Many (if not most) GFCIs also test for a grounded neutral condition where a low resistance path exists downstream
between the N and G conductors. If such a situation exists, the GFCI will trip immediately when power is applied
even with nothing connected to the protected outlets.
One: Removing GFCI protection from a receptacle in an area where the receptacle is required by Code to have GFCI
protection creates a problem. This can be called a Code violation and a hazard. The receptacle is not GFCI protected
when the RV is gone.
Two: The longer the wires, the more the "bleed" current will be. The GFCI receptacle inside an RV will see bleed
current only from the load plugged into it. The GFCI protected receptacle inside the dwelling will see the same
bleed current from the load, and will also see the bleed current from all the wiring energized by the RV power cord.
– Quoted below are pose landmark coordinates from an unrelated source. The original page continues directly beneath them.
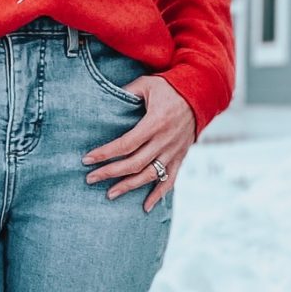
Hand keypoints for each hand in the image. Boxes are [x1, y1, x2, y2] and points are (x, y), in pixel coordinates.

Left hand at [82, 76, 196, 211]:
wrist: (202, 93)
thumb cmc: (170, 86)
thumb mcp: (147, 84)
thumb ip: (127, 92)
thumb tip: (104, 101)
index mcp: (155, 122)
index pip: (126, 144)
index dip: (106, 153)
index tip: (87, 160)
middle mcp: (165, 140)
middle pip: (134, 163)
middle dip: (110, 173)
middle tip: (90, 179)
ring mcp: (174, 151)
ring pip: (150, 175)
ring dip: (129, 187)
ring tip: (110, 194)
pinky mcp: (181, 157)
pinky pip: (170, 180)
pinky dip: (159, 195)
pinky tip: (145, 207)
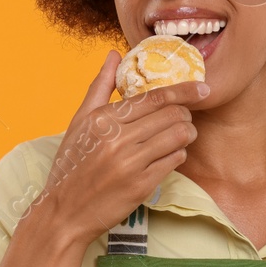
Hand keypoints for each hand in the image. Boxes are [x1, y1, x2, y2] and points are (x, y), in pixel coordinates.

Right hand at [32, 51, 209, 245]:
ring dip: (187, 133)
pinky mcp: (141, 186)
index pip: (154, 98)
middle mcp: (117, 139)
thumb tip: (115, 54)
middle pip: (171, 115)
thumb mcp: (79, 121)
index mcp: (103, 119)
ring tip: (183, 134)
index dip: (184, 91)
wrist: (63, 212)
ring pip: (178, 136)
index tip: (202, 88)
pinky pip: (174, 160)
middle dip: (186, 113)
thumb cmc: (71, 165)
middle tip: (185, 116)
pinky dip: (178, 154)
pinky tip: (171, 153)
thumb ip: (100, 86)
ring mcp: (130, 164)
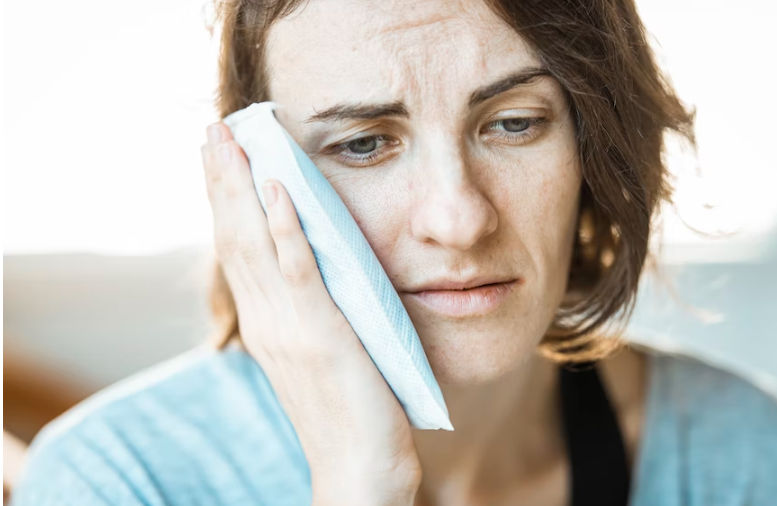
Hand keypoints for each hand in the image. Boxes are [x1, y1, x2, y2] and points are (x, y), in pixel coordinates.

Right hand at [200, 122, 421, 505]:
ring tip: (230, 140)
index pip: (237, 250)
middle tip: (212, 129)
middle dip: (222, 180)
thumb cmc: (347, 414)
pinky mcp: (322, 334)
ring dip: (241, 187)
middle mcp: (267, 321)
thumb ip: (309, 314)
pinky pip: (298, 271)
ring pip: (254, 243)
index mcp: (266, 324)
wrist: (358, 471)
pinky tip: (276, 188)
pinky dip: (284, 227)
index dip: (225, 201)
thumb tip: (314, 276)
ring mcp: (289, 327)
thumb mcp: (319, 354)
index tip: (219, 158)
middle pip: (233, 237)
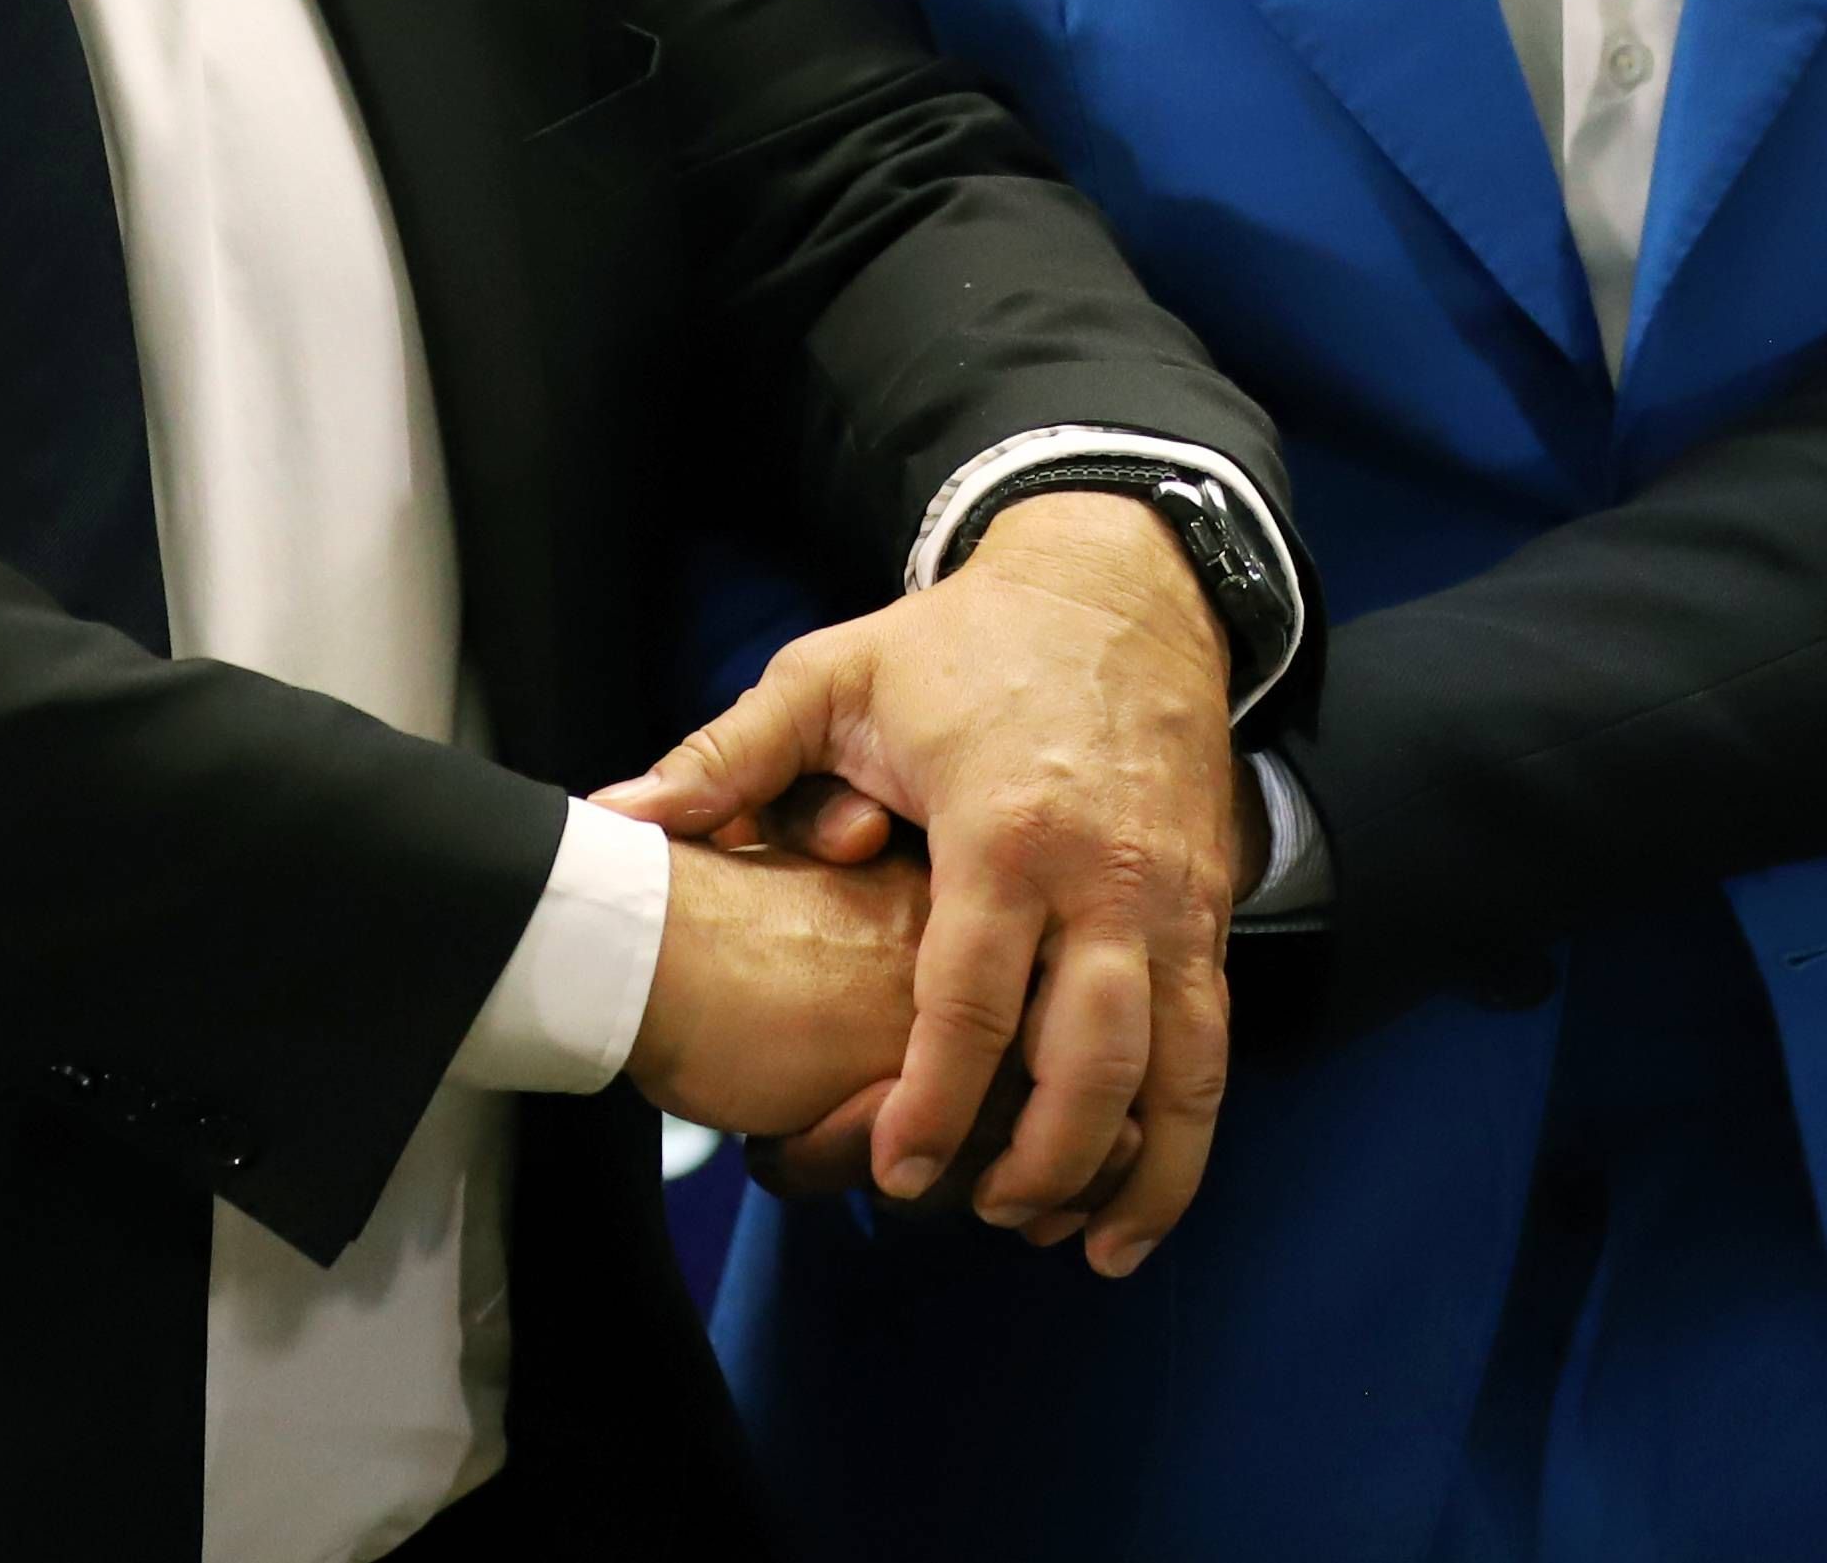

So, if you plug in a load inside the RV, into the RV's GFCI receptacle, a load that has a bleed of 3 milliamps, then
the 3 milliamps is not enough to trip the RV GFCI. Adding that 3 milliamp load bleed to, say, hypothetically, the
whole RV's bleed of 3 milliamps, then the GFCI protected receptalce inside the garage has a total of 6 (six)
milliamps bleed to ground and that GFCI will trip.
There is no technical problem. Both GFCIs are doing what they are supposed to do.